1.9.3.6 Installing the Oracle R Enterprise Client Packages (Optional)

To support full access to Oracle Database using R, install the Oracle R Enterprise client packages. Without them, Oracle R Advanced Analytics for Hadoop does not have access to the advanced statistical algorithms provided by Oracle R Enterprise.

See Also:

Oracle R Enterprise User's Guide for information about installing R and Oracle R Enterprise

1.10 Oracle Data Integrator

For the instructions to set up and use Oracle Data Integrator refer to Oracle Fusion Middleware Integrating Big Data with Oracle Data Integrator.

1.11 Oracle Datasource for Apache Hadoop Setup

Software Requirements

Oracle Datasource for Apache Hadoop requires the following software:

  • A target database system running Oracle Database 12c, 11.2.0.4, or earlier Oracle database releases that can be queried with the Oracle JDBC driver for 12c.

    Note that Oracle Database 11.2.0.4 and potentially earlier Oracle Database release may work. However, some of the SPLIT patterns have dependencies on Oracle Database 12c and might not provide accurate splits for parallel hadoop jobs when used to query earlier releases of Oracle Database.

  • Cloudera's Distribution including Apache Hadoop version 5 (CDH5), Hortonworks Data Platform (HDP) 2.x, or, Apache Hadoop 2.2.0 to 2.6.0.

  • Apache Hive 0.13.0, 0.13.1 or 1.1.0 (in order to query data from Oracle Database tables).

Installing Oracle Datasource for Apache Hadoop

Set HADOOP_CLASSPATH to include $OD4H_HOME/jlib/* in the Hadoop node where you are running the Hive client. Ensure that this is listed first in HADOOP_CLASSPATH.

Ensure that the OD4H jars in $OD4H_HOME/jlib are accessible to Hive commands using OD4H. You can do this in one of the following ways:

1. Configure HiveServer 2 and make jars available cluster wide. This will enable Hive client beeline and other tools (such as SQL Developer) to work with OD4H.

2. To isolate configuration to a particular session, add jars manually. You can use this method for situations when you use OD4H and do not want the OD4H jars to interfere with other applications.

Add jar files to Hive CLI

To enable jar files to be present locally to a Hive CLI session, add the jar files via Hive as follows:

$hive

hive> Add jar <jar name>

hive> Add jar <jar name>

1.11.1 Configuring HiveServer2

Following are the steps to configure HiveServer2:

1. Login to Cloudera Manager

2. Click on Hive.

Figure 1-3 Cloudera Manager

3. Under Status Summary, click HiveServer2.

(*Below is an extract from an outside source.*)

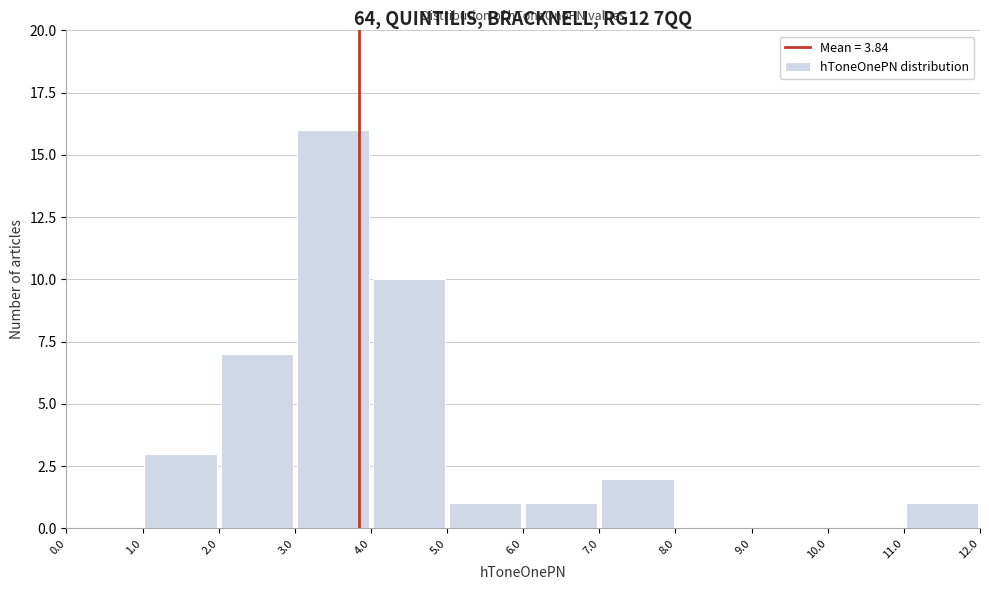

What is the height of the bar covering 7.0 to 8.0 on the x-axis? The values are not printed on the chart, so give them approximately, as read against the axis.

2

4. Click on Configuration.

Figure 1-5 Configuring HiveServer2

Description of Figure 1-5 follows
Description of "Figure 1-5 Configuring HiveServer2"

5. Click on Service Configuration.

Figure 1-6 Service Configuration

Description of Figure 1-6 follows
Description of "Figure 1-6 Service Configuration"

6. Type ‘AUX’ in the search box. Under the property ‘Service-Wide/Advanced’, add the directory containing jars you want to add in HiveServer2.

7. Restart Hive.

Add Jars to Hive CLI

To enable jars to be present locally to a Hive CLI session, add the jars via Hive CLI as follows:

$ hive

hive> Add jar <jar name>

hive> Add jar <jar name>



Footnote Legend

Footnote 1:

Hadoop: The Definitive Guide, Third Edition by Tom White (O'Reilly Media Inc., 2012, 978-1449311520).